**The problem**. Repeat the data below in full. Pictures must not be part of the copy.

**Records**.
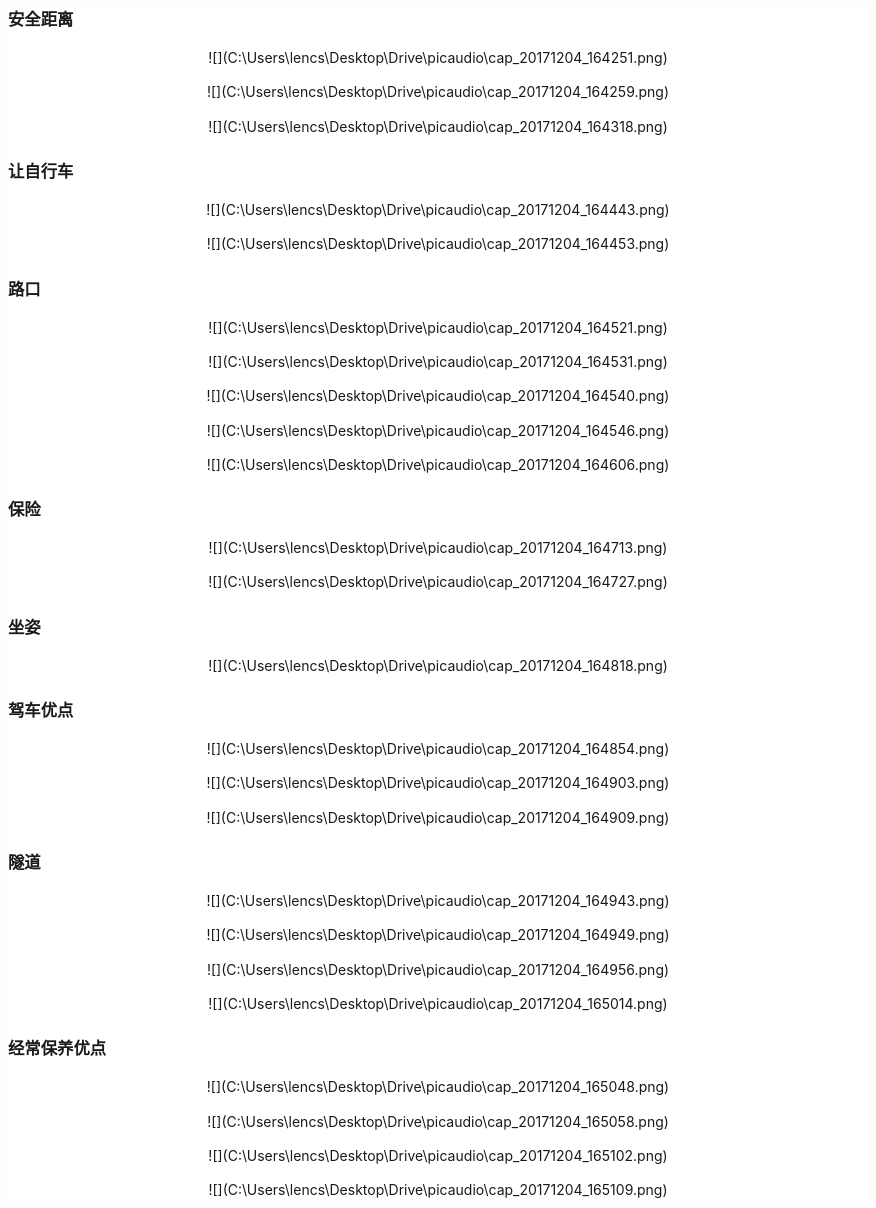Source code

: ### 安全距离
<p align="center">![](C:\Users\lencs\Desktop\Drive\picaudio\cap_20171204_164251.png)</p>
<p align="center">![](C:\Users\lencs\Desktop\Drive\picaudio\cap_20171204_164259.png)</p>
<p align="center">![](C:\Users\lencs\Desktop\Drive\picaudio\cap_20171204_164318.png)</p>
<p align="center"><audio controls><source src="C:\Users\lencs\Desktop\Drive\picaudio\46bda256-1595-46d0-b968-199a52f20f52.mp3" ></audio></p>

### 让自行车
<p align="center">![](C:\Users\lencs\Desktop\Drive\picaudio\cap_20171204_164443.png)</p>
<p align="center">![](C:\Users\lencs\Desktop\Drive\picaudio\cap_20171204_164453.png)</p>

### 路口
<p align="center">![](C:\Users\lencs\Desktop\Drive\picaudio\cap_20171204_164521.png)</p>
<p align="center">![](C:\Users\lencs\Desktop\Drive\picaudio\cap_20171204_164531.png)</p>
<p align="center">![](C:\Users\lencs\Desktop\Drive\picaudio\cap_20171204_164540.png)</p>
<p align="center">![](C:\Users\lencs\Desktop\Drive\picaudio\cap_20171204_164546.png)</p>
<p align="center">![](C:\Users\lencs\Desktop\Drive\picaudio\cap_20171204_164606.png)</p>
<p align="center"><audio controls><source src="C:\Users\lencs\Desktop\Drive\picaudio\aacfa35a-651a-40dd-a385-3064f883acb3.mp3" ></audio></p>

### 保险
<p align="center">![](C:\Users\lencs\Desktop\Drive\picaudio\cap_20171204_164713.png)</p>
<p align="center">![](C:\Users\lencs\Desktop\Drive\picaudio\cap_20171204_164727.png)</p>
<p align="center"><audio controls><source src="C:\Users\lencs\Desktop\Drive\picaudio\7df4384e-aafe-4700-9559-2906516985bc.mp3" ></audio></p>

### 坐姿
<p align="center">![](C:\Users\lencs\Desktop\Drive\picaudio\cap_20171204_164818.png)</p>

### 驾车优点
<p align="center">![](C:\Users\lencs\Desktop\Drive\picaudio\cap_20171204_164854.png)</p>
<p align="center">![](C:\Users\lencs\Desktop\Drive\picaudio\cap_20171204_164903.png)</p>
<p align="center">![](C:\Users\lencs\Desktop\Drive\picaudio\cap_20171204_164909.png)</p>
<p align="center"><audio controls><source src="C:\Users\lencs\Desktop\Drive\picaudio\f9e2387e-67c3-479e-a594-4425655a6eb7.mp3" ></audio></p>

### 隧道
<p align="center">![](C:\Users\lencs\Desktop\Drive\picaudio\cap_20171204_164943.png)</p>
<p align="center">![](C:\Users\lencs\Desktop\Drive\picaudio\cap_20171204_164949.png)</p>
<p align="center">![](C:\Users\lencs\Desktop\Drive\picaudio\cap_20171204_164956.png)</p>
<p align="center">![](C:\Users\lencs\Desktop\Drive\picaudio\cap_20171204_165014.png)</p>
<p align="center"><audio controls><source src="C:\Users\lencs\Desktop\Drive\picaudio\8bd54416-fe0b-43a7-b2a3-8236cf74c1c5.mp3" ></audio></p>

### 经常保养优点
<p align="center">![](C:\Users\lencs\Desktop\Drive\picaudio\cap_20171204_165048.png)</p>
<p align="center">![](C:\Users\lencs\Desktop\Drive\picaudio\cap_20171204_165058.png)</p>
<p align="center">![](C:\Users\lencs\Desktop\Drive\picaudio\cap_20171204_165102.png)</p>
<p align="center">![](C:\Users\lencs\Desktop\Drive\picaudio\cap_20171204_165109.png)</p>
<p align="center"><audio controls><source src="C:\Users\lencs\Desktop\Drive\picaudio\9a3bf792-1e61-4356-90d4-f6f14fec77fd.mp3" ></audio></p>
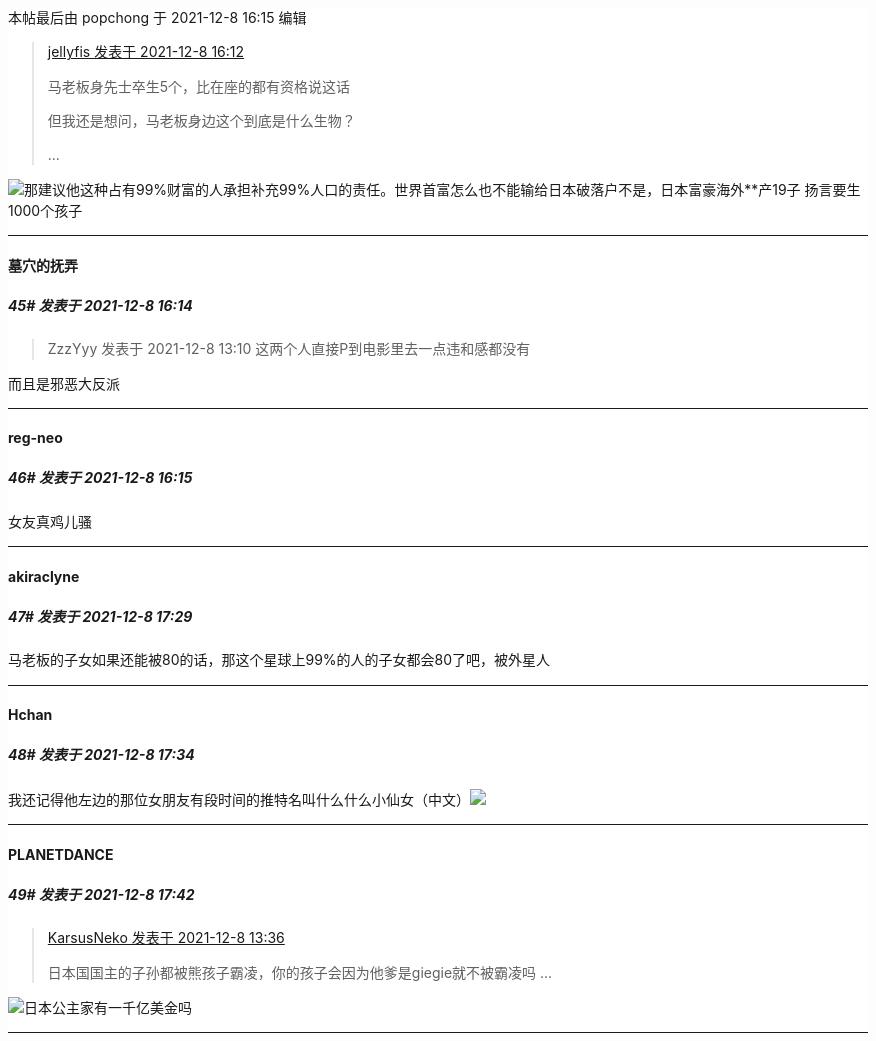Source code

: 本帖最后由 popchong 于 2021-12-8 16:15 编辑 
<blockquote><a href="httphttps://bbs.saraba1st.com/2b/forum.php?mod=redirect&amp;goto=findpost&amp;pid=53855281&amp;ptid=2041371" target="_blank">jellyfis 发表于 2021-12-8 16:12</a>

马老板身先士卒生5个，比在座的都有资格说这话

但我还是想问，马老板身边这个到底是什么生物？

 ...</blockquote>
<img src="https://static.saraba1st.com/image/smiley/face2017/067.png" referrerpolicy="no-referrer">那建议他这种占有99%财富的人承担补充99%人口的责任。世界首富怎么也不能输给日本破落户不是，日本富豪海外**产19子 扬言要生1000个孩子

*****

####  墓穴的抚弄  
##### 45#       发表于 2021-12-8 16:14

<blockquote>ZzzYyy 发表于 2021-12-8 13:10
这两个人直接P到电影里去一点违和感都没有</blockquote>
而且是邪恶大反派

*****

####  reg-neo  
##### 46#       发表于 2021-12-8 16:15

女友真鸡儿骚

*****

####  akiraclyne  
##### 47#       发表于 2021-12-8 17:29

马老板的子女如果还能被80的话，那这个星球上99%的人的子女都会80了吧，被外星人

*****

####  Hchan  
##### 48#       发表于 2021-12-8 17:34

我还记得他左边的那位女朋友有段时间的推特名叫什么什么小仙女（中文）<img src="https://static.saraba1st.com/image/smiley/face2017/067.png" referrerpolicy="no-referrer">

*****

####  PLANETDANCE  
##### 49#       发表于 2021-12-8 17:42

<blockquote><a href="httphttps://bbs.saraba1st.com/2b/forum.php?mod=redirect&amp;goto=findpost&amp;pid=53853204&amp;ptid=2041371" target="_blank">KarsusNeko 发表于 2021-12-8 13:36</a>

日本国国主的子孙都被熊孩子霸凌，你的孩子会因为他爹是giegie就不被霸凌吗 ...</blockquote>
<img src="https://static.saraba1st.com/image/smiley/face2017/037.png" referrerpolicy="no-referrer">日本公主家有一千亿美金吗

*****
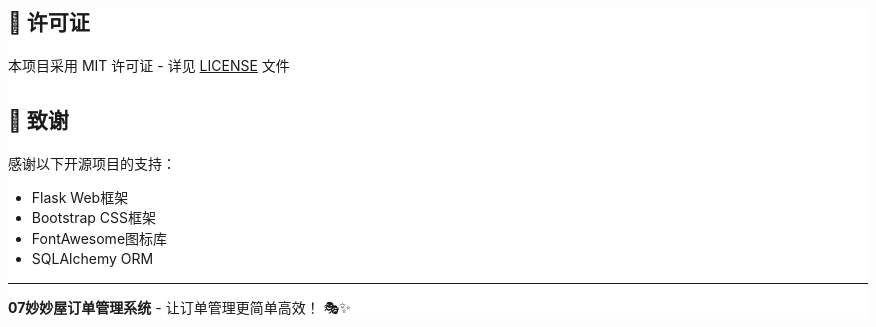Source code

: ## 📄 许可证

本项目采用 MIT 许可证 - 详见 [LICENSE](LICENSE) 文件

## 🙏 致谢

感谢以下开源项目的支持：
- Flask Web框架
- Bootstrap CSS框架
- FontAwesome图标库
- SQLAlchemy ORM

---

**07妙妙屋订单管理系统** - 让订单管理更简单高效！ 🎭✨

**Result of the task**.
Source code

: ### 安全距离
<p align="center">![](C:\Users\lencs\Desktop\Drive\picaudio\cap_20171204_164251.png)</p>
<p align="center">![](C:\Users\lencs\Desktop\Drive\picaudio\cap_20171204_164259.png)</p>
<p align="center">![](C:\Users\lencs\Desktop\Drive\picaudio\cap_20171204_164318.png)</p>
<p align="center"><audio controls><source src="C:\Users\lencs\Desktop\Drive\picaudio\46bda256-1595-46d0-b968-199a52f20f52.mp3" ></audio></p>

### 让自行车
<p align="center">![](C:\Users\lencs\Desktop\Drive\picaudio\cap_20171204_164443.png)</p>
<p align="center">![](C:\Users\lencs\Desktop\Drive\picaudio\cap_20171204_164453.png)</p>

### 路口
<p align="center">![](C:\Users\lencs\Desktop\Drive\picaudio\cap_20171204_164521.png)</p>
<p align="center">![](C:\Users\lencs\Desktop\Drive\picaudio\cap_20171204_164531.png)</p>
<p align="center">![](C:\Users\lencs\Desktop\Drive\picaudio\cap_20171204_164540.png)</p>
<p align="center">![](C:\Users\lencs\Desktop\Drive\picaudio\cap_20171204_164546.png)</p>
<p align="center">![](C:\Users\lencs\Desktop\Drive\picaudio\cap_20171204_164606.png)</p>
<p align="center"><audio controls><source src="C:\Users\lencs\Desktop\Drive\picaudio\aacfa35a-651a-40dd-a385-3064f883acb3.mp3" ></audio></p>

### 保险
<p align="center">![](C:\Users\lencs\Desktop\Drive\picaudio\cap_20171204_164713.png)</p>
<p align="center">![](C:\Users\lencs\Desktop\Drive\picaudio\cap_20171204_164727.png)</p>
<p align="center"><audio controls><source src="C:\Users\lencs\Desktop\Drive\picaudio\7df4384e-aafe-4700-9559-2906516985bc.mp3" ></audio></p>

### 坐姿
<p align="center">![](C:\Users\lencs\Desktop\Drive\picaudio\cap_20171204_164818.png)</p>

### 驾车优点
<p align="center">![](C:\Users\lencs\Desktop\Drive\picaudio\cap_20171204_164854.png)</p>
<p align="center">![](C:\Users\lencs\Desktop\Drive\picaudio\cap_20171204_164903.png)</p>
<p align="center">![](C:\Users\lencs\Desktop\Drive\picaudio\cap_20171204_164909.png)</p>
<p align="center"><audio controls><source src="C:\Users\lencs\Desktop\Drive\picaudio\f9e2387e-67c3-479e-a594-4425655a6eb7.mp3" ></audio></p>

### 隧道
<p align="center">![](C:\Users\lencs\Desktop\Drive\picaudio\cap_20171204_164943.png)</p>
<p align="center">![](C:\Users\lencs\Desktop\Drive\picaudio\cap_20171204_164949.png)</p>
<p align="center">![](C:\Users\lencs\Desktop\Drive\picaudio\cap_20171204_164956.png)</p>
<p align="center">![](C:\Users\lencs\Desktop\Drive\picaudio\cap_20171204_165014.png)</p>
<p align="center"><audio controls><source src="C:\Users\lencs\Desktop\Drive\picaudio\8bd54416-fe0b-43a7-b2a3-8236cf74c1c5.mp3" ></audio></p>

### 经常保养优点
<p align="center">![](C:\Users\lencs\Desktop\Drive\picaudio\cap_20171204_165048.png)</p>
<p align="center">![](C:\Users\lencs\Desktop\Drive\picaudio\cap_20171204_165058.png)</p>
<p align="center">![](C:\Users\lencs\Desktop\Drive\picaudio\cap_20171204_165102.png)</p>
<p align="center">![](C:\Users\lencs\Desktop\Drive\picaudio\cap_20171204_165109.png)</p>
<p align="center"><audio controls><source src="C:\Users\lencs\Desktop\Drive\picaudio\9a3bf792-1e61-4356-90d4-f6f14fec77fd.mp3" ></audio></p>
Source code

: 本帖最后由 popchong 于 2021-12-8 16:15 编辑 
<blockquote><a href="httphttps://bbs.saraba1st.com/2b/forum.php?mod=redirect&amp;goto=findpost&amp;pid=53855281&amp;ptid=2041371" target="_blank">jellyfis 发表于 2021-12-8 16:12</a>

马老板身先士卒生5个，比在座的都有资格说这话

但我还是想问，马老板身边这个到底是什么生物？

 ...</blockquote>
<img src="https://static.saraba1st.com/image/smiley/face2017/067.png" referrerpolicy="no-referrer">那建议他这种占有99%财富的人承担补充99%人口的责任。世界首富怎么也不能输给日本破落户不是，日本富豪海外**产19子 扬言要生1000个孩子

*****

####  墓穴的抚弄  
##### 45#       发表于 2021-12-8 16:14

<blockquote>ZzzYyy 发表于 2021-12-8 13:10
这两个人直接P到电影里去一点违和感都没有</blockquote>
而且是邪恶大反派

*****

####  reg-neo  
##### 46#       发表于 2021-12-8 16:15

女友真鸡儿骚

*****

####  akiraclyne  
##### 47#       发表于 2021-12-8 17:29

马老板的子女如果还能被80的话，那这个星球上99%的人的子女都会80了吧，被外星人

*****

####  Hchan  
##### 48#       发表于 2021-12-8 17:34

我还记得他左边的那位女朋友有段时间的推特名叫什么什么小仙女（中文）<img src="https://static.saraba1st.com/image/smiley/face2017/067.png" referrerpolicy="no-referrer">

*****

####  PLANETDANCE  
##### 49#       发表于 2021-12-8 17:42

<blockquote><a href="httphttps://bbs.saraba1st.com/2b/forum.php?mod=redirect&amp;goto=findpost&amp;pid=53853204&amp;ptid=2041371" target="_blank">KarsusNeko 发表于 2021-12-8 13:36</a>

日本国国主的子孙都被熊孩子霸凌，你的孩子会因为他爹是giegie就不被霸凌吗 ...</blockquote>
<img src="https://static.saraba1st.com/image/smiley/face2017/037.png" referrerpolicy="no-referrer">日本公主家有一千亿美金吗

*****
Source code

: ## 📄 许可证

本项目采用 MIT 许可证 - 详见 [LICENSE](LICENSE) 文件

## 🙏 致谢

感谢以下开源项目的支持：
- Flask Web框架
- Bootstrap CSS框架
- FontAwesome图标库
- SQLAlchemy ORM

---

**07妙妙屋订单管理系统** - 让订单管理更简单高效！ 🎭✨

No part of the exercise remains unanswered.